На третьем сеансе семейный терапевт Мара Сельвини Палаззоли, миниатюрная женщина с зажигательной улыбкой, обсуждает метафорический смысл подарков, которые Родольфо, идентифицированный пациент, преподнес родителям к прошлому Рождеству. Огромное декоративное "сердце" – матери и крошечного моржонка в большой коробке – отцу. "Матери Родольфо подарил сердце, будто говоря: "У тебя нет сердца, так вот на, возьми", – произносит с чувством Палаззоли своим звучным голосом. – Отцу он подарил маленького-маленького зверька – в насмешку. Он считает отца castrati24, старым импотентом, и будто говорит: "Папа, и совсем ты не сильный".

До сего момента Палаззоли держала их всех почти под непрекращающимся огнем "ужасных вопросов" – это ее метод проникнуть к эмоциональной сердцевине семьи. Она спросила у синьоры Сантини, почему муж изменяет ей под крышей собственного дома; поинтересовалась у Паоло, к кому, по его мнению, на самом деле адресовался Родольфо – к отцу или к матери – со своим гомосексуальным предложением; призвала Родольфо в помощники, чтобы разобраться, почему его отец спит с прислугой.

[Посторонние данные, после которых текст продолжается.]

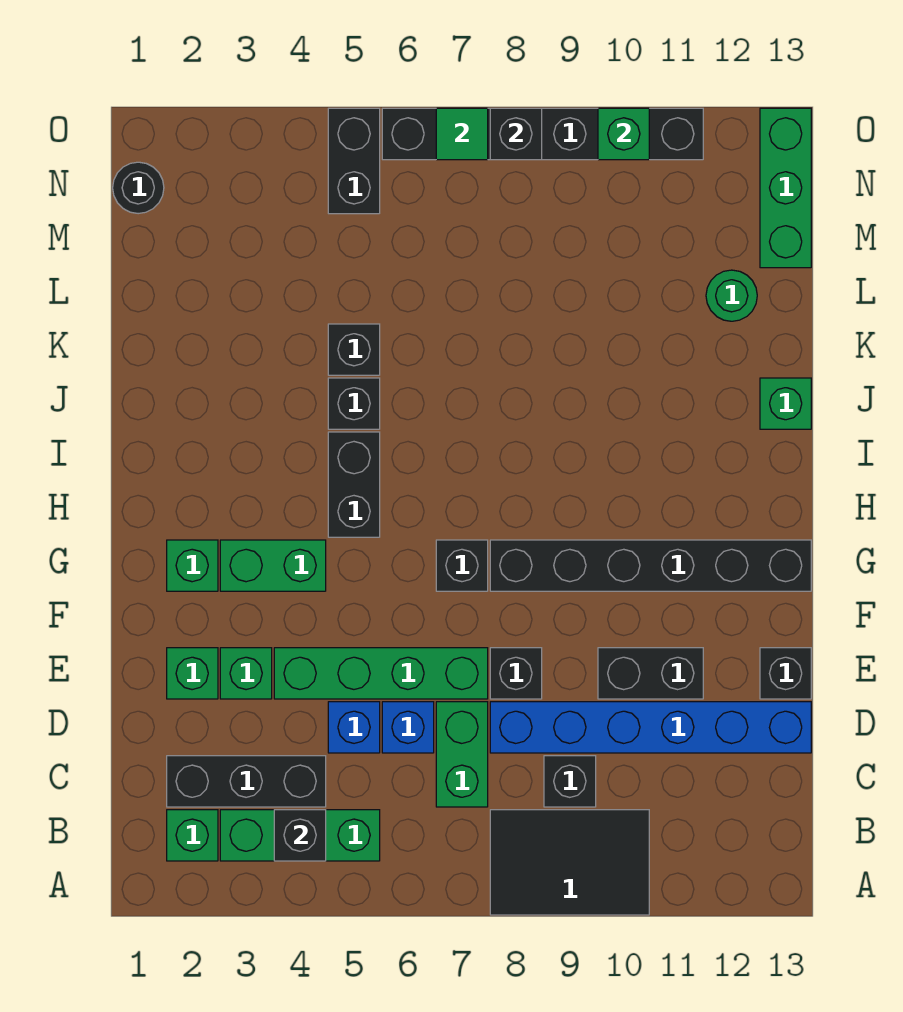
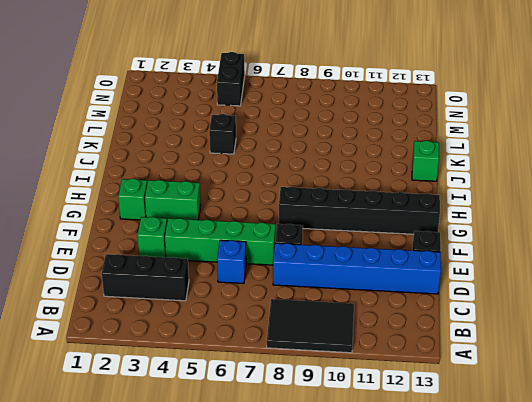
none -> green 1x1 brick [167,810,218,861]
none -> green 1x3 brick [220,810,380,861]
none -> green 1x2 brick [436,702,488,807]
none -> black 1x1 brick [544,756,596,807]

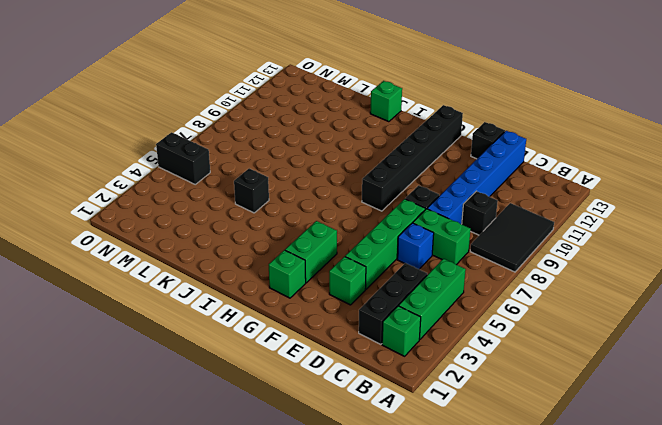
none -> blue 1x1 brick [328,702,380,753]
none -> green 1x1 brick [167,648,218,699]
none -> black 1x2 brick [598,648,703,699]
none -> black 1x1 brick [436,540,488,591]

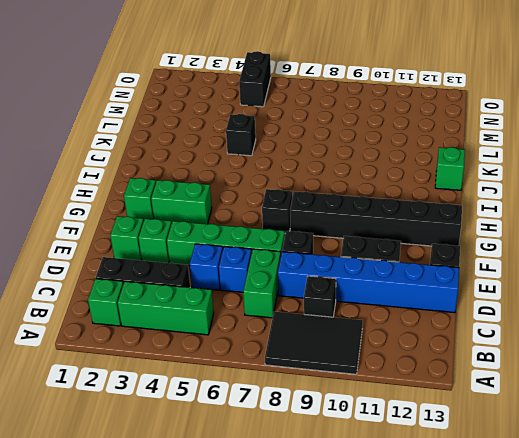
none -> black 1x2 brick [328,432,380,537]
none -> black 1x1 brick [328,378,380,429]
none -> green 1x1 round brick [706,270,757,321]
none -> green 1x3 brick [760,108,811,268]

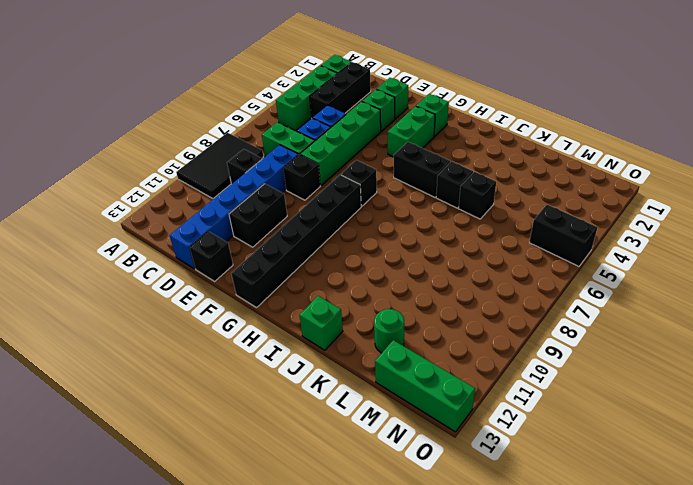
none -> black 1x1 round brick [113,162,164,214]
none -> black 1x6 brick [382,108,703,160]
none -> black 1x1 brick [274,810,326,861]
none -> green 1x1 tile [436,108,488,160]

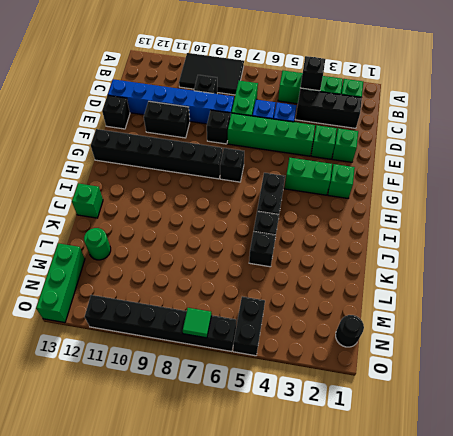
none -> black 1x1 brick [490,108,542,160]
none -> green 1x1 brick [598,108,649,160]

Сантини сидят между тем не шелохнувшись, будто загипнотизированные. Несмотря на растравляющие вопросы Палаззоли, семья, кажется, в восторге от происходящего, в восторге от Палаззоли, так же как и она от них. О каких бы чудовищных вещах она ни спрашивала, им ясно, что стоит за ее пристальным вниманием, щедрой жестикуляцией и этой неугасимой улыбкой. Они будто слышат, как она говорит им: "Пусть вам здесь совсем неуютно – вы можете довериться мне. Все выкладывайте – выдержу". Но есть еще что-то: она с удовольствием ведет "дело", кажется, что никогда она не погружалась в исследование семейных отношений более причудливых и захватывающих.

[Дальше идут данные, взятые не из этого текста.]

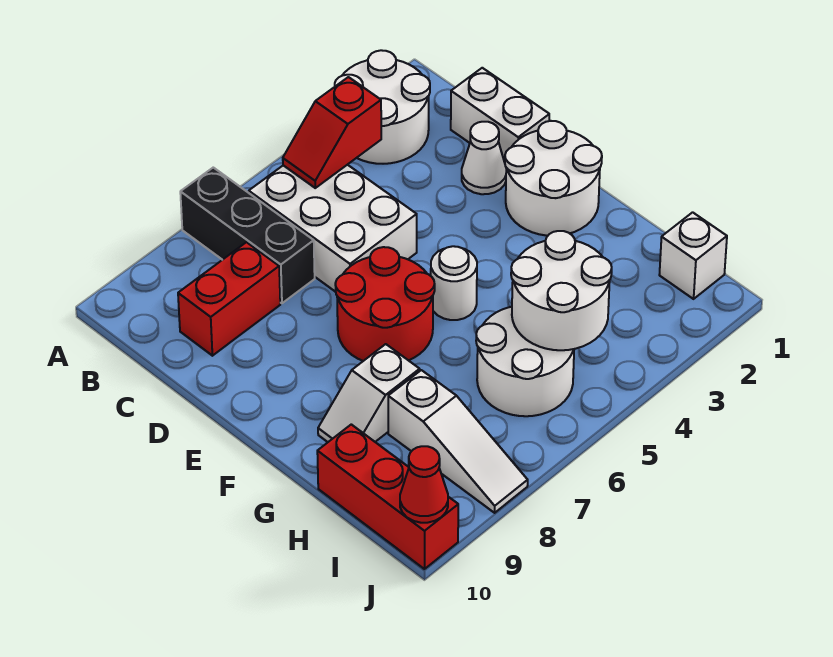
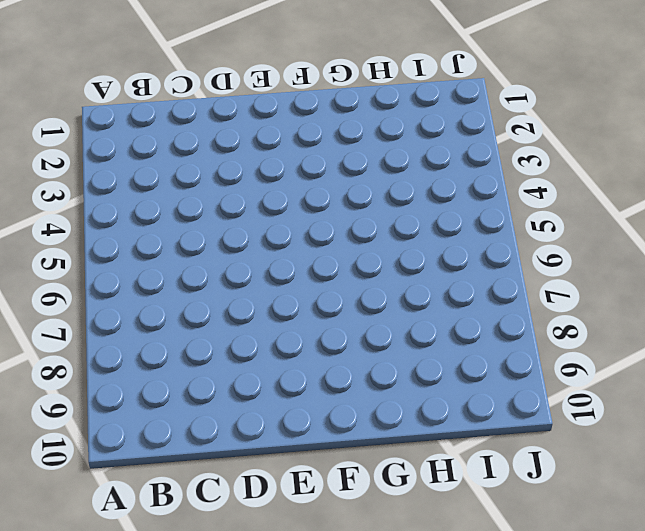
none -> white 2x2 round brick [335,50,430,164]
none -> black 1x3 brick [180,168,315,303]
none -> white 2x3 brick [249,165,417,292]

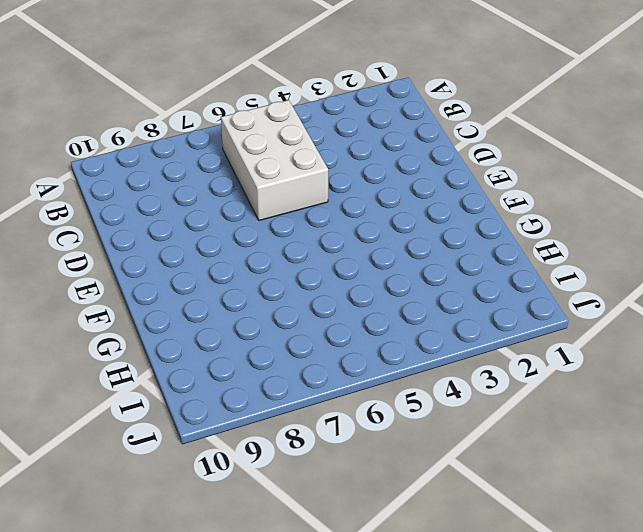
none -> white 2x2 round brick [335,50,430,164]
none -> black 1x3 brick [180,168,315,303]
none -> white 1x2 brick [451,68,549,162]

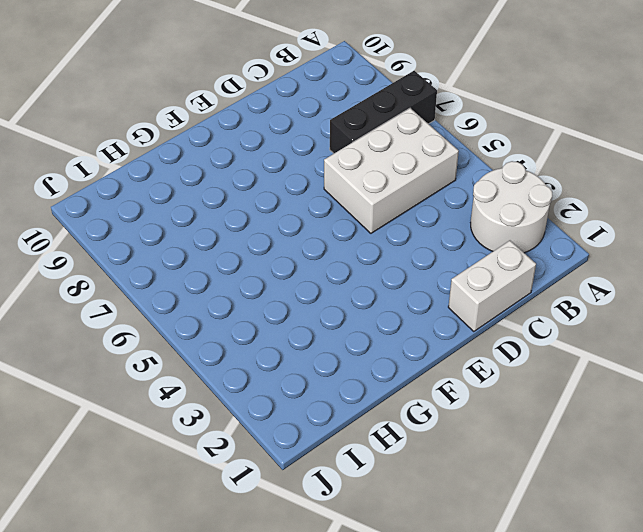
none -> red 1x2 brick [178,242,280,356]
none -> white 1x1 cone [462,122,506,194]
none -> white 2x2 round brick [505,121,602,236]

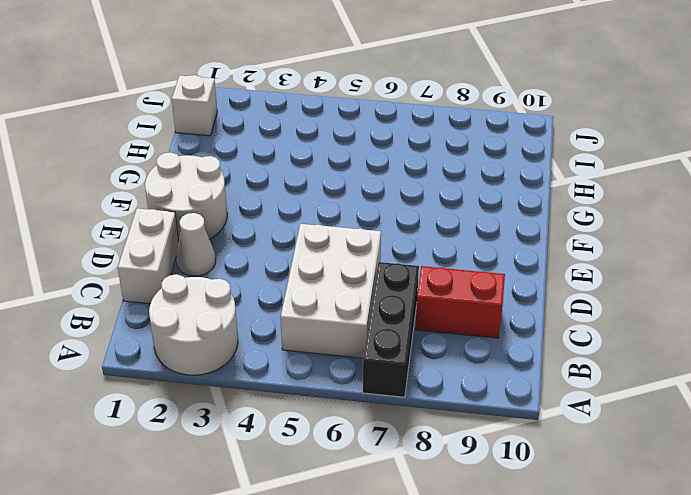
none -> red 2x2 round brick [335,247,435,361]
none -> white 1x1 round brick [431,246,477,320]
none -> white 1x2 slope [318,344,420,442]

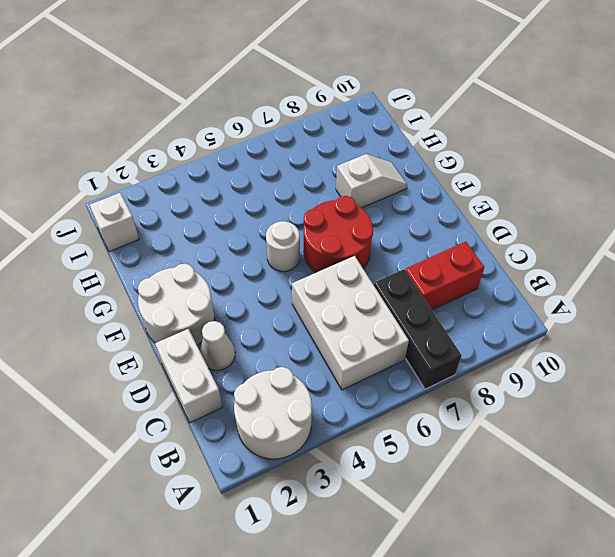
none -> white 2x2 round brick [476,307,574,416]
none -> white 1x3 slope [388,370,528,513]
none -> red 1x3 brick [317,424,458,569]

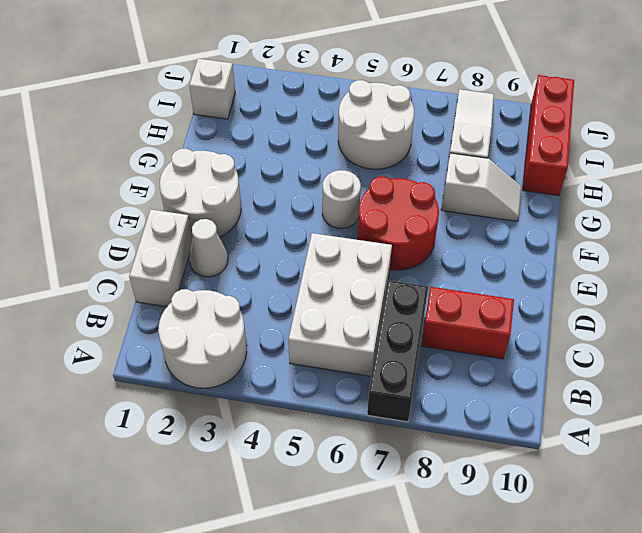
none -> red 1x2 slope [283,77,381,188]
none -> white 2x2 round brick [511,231,612,350]
none -> red 1x1 cone [400,446,448,523]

Читатели, представляющие себе Палаззоли по знаменитой книге "Парадокс и контрпарадокс", написанной ею вместе с Луиджи Босколо, Джанфранко Чеччином и Джулианой Прата, наверное, захотят сразу же понять: что это она задумала? В книге утверждалось, что семья появляется у психотерапевта с парадоксальным сообщением, которое можно выразить примерно так: "Пожалуйста, переделайте нас, но только не смейте ничего в нас менять!" Для тех, кто требует помощи и одновременно от нее отказывается, психотерапевт, по утверждению Палаззоли и ее коллег, должен быть проводником перемены, избегающим перемены. Их парадоксальный подход сводился к нейтралитету и "позитивной коннотации", т. е. это был способ объяснить семье, что даже самый мучительный симптом необходим для семейной гармонии.

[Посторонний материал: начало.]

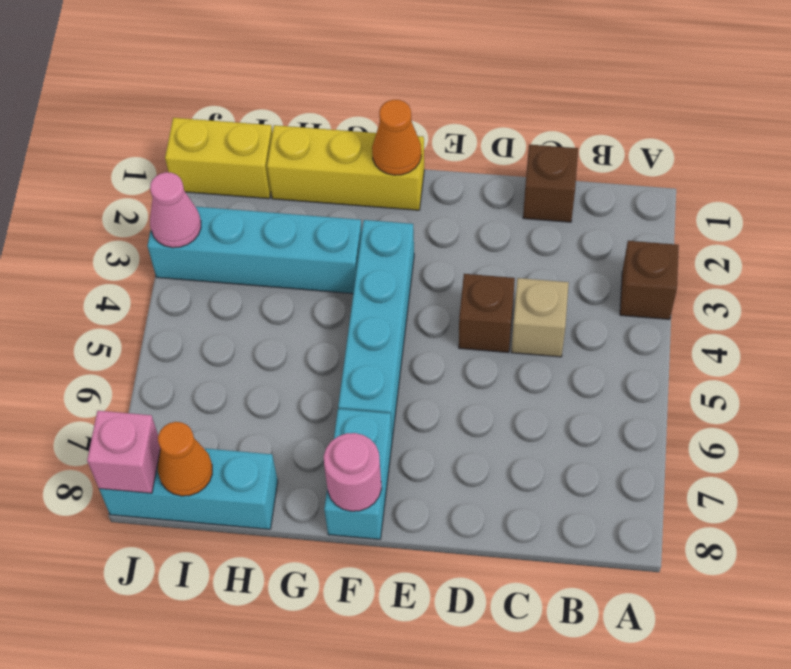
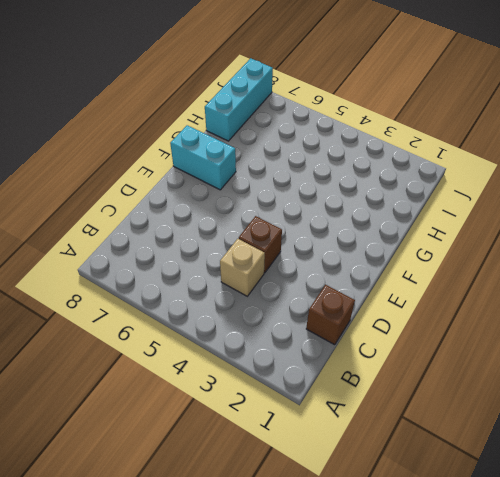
none -> brown 1x1 brick [620,241,679,319]
none -> yellow 1x3 brick [267,125,424,210]
none -> cyan 1x4 brick [338,220,414,439]

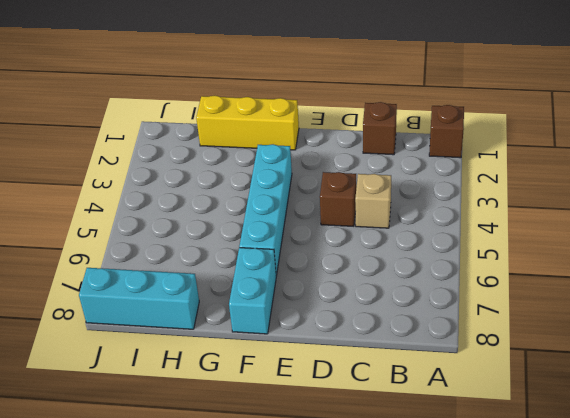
brown 1x1 brick [429,105,464,158] -> brown 1x1 brick moved to [620,241,679,319]
none -> cyan 1x4 brick [147,207,362,294]
none -> yellow 1x2 brick [165,118,272,199]
none -> orange 1x1 cone [372,100,421,175]

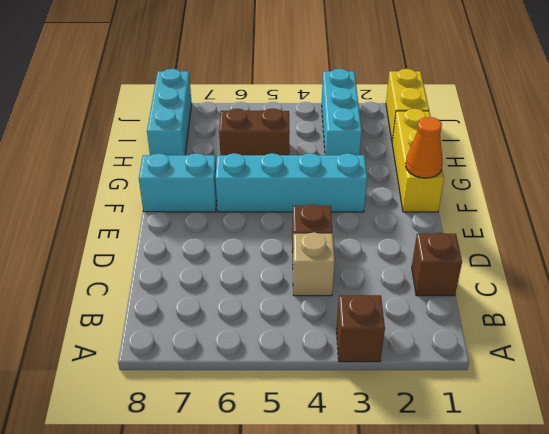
cyan 1x3 brick [322,69,362,155] -> cyan 1x4 brick [147,207,362,294]
brown 1x2 brick [219,108,290,155] -> none
none -> pink 1x1 round brick [324,433,382,511]
none -> orange 1x1 cone [158,422,212,496]
none -> pink 1x1 cone [150,172,201,248]

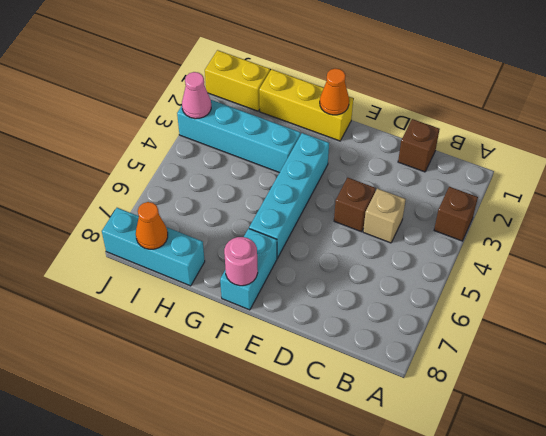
none -> pink 1x1 brick [87,411,160,493]

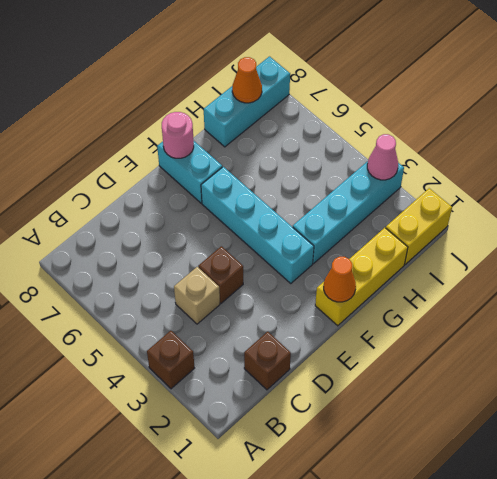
none -> pink 1x1 brick [87,411,160,493]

Но где же нейтралитет и позитивная коннотация? Когда же психотерапевт наконец отсоветует семье Сантини меняться? Видите ли, представления Палаззоли в отношении психотерапии изменились самым драматичным образом со времен "Парадокса и контрпарадокса". Сейчас, работая с семьей Сантини, она противостоит тому, что назвала "грязной игрой", – маневрам членов семьи, направленным на то, чтобы замаскировать существующие между ними союзы и стратегию, которой пользуется каждый для давления на другого. Палаззоли придерживается довольно спорной точки зрения, что шизофрения всегда имеет место в попытке ребенка принять чью-то сторону, когда отношения родителей зашли в тупик. Что кажется еще более спорным – она считает: с предлагаемым ею "инвариантным предписанием" она способна перестроить семейную игру и – по ходу перестройки – излечить шизофрению. Но прежде всего необходимо досконально разобраться в этой игре, чем она пока и занимается с семьей Сантини.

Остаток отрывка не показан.